• _Images with keypoint coordinates_:
■ ■ ■

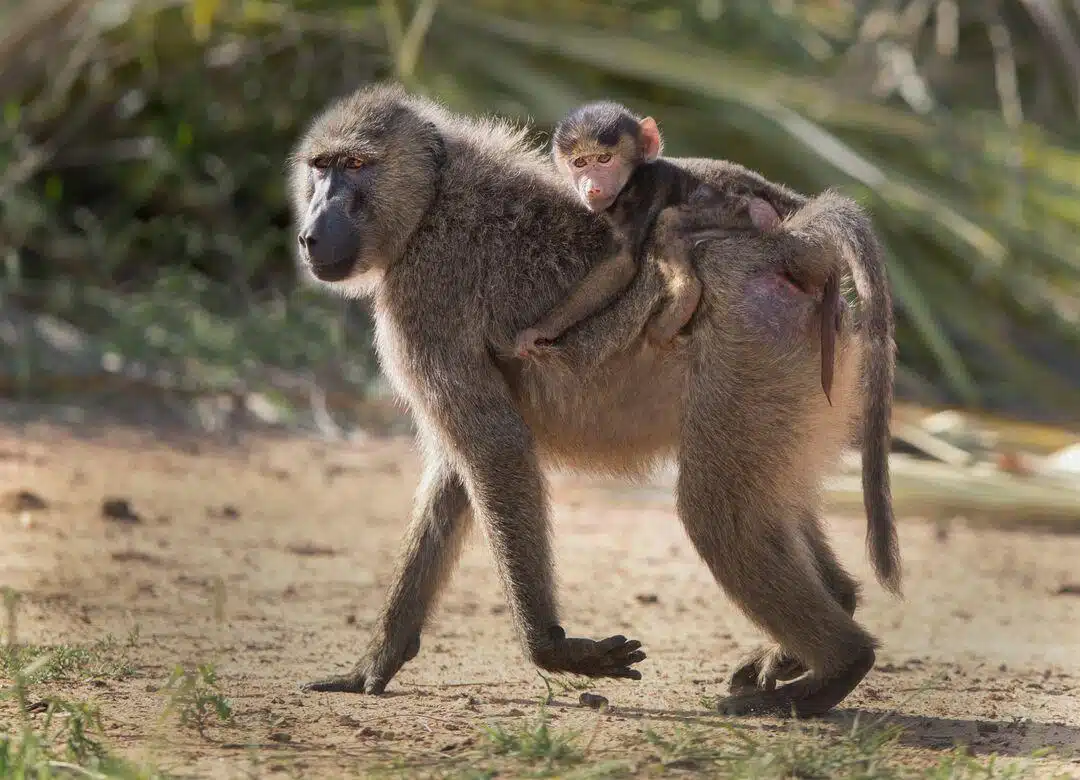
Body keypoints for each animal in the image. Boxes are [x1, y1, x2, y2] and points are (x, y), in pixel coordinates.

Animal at [514, 101, 783, 365]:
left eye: (604, 158)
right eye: (580, 163)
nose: (592, 187)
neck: (633, 176)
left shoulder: (643, 191)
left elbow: (622, 263)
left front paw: (540, 330)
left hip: (730, 214)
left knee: (669, 220)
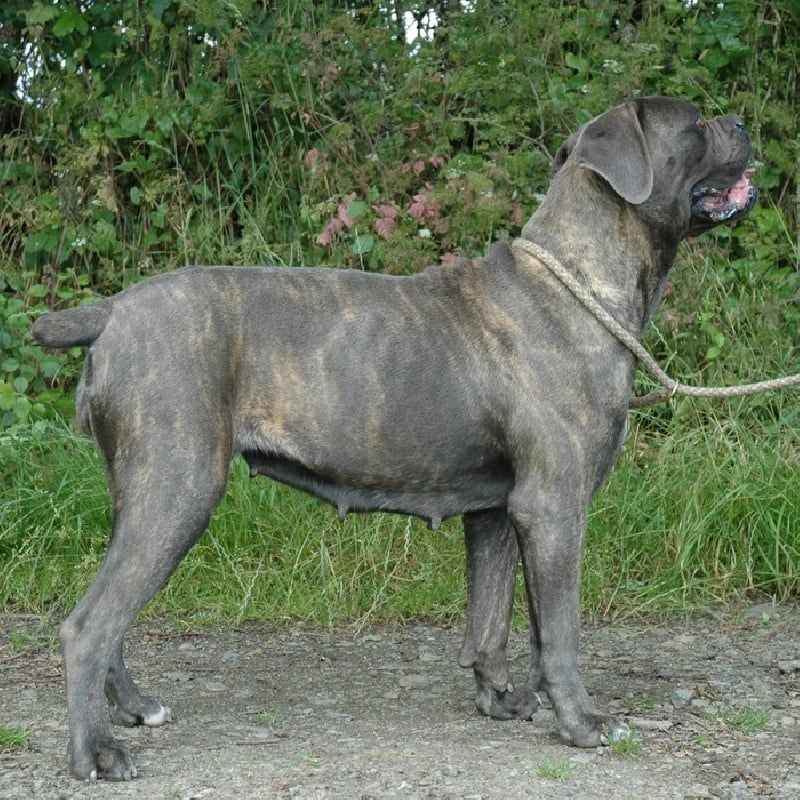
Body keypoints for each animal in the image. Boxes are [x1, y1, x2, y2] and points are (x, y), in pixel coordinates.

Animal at [32, 97, 756, 780]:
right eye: (696, 124)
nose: (743, 121)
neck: (579, 278)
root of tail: (113, 312)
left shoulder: (498, 511)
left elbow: (489, 619)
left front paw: (499, 699)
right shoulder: (553, 506)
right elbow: (559, 630)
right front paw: (580, 721)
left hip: (142, 495)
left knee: (112, 615)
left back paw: (134, 708)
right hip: (177, 491)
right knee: (89, 625)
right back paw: (97, 753)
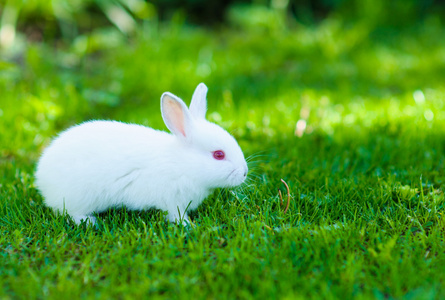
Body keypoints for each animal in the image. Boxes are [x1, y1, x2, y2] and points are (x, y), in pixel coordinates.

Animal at [35, 82, 246, 225]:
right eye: (218, 155)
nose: (244, 173)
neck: (182, 164)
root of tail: (41, 177)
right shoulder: (172, 200)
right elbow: (176, 215)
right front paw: (188, 225)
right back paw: (90, 222)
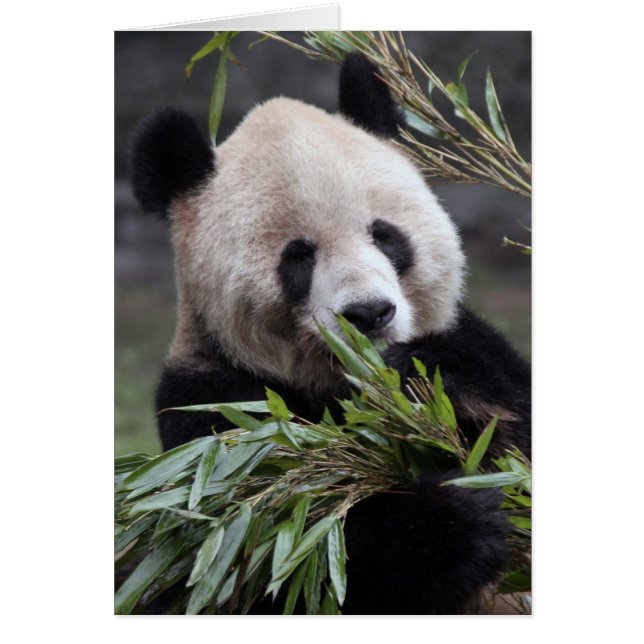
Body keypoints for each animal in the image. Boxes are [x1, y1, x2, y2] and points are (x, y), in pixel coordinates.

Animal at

■ ■ ■

• _Task brief_: Nothing but the lines from the one containing "right back paw: (90, 222)" through the end of the entries should be written out, exactly and without pictures.

• _Answer section_:
right back paw: (90, 222)
Body keypoints for each animal in the image. Boxes are [x1, y1, x2, y2] and points are (x, y), in pixel coordinates.

Animal at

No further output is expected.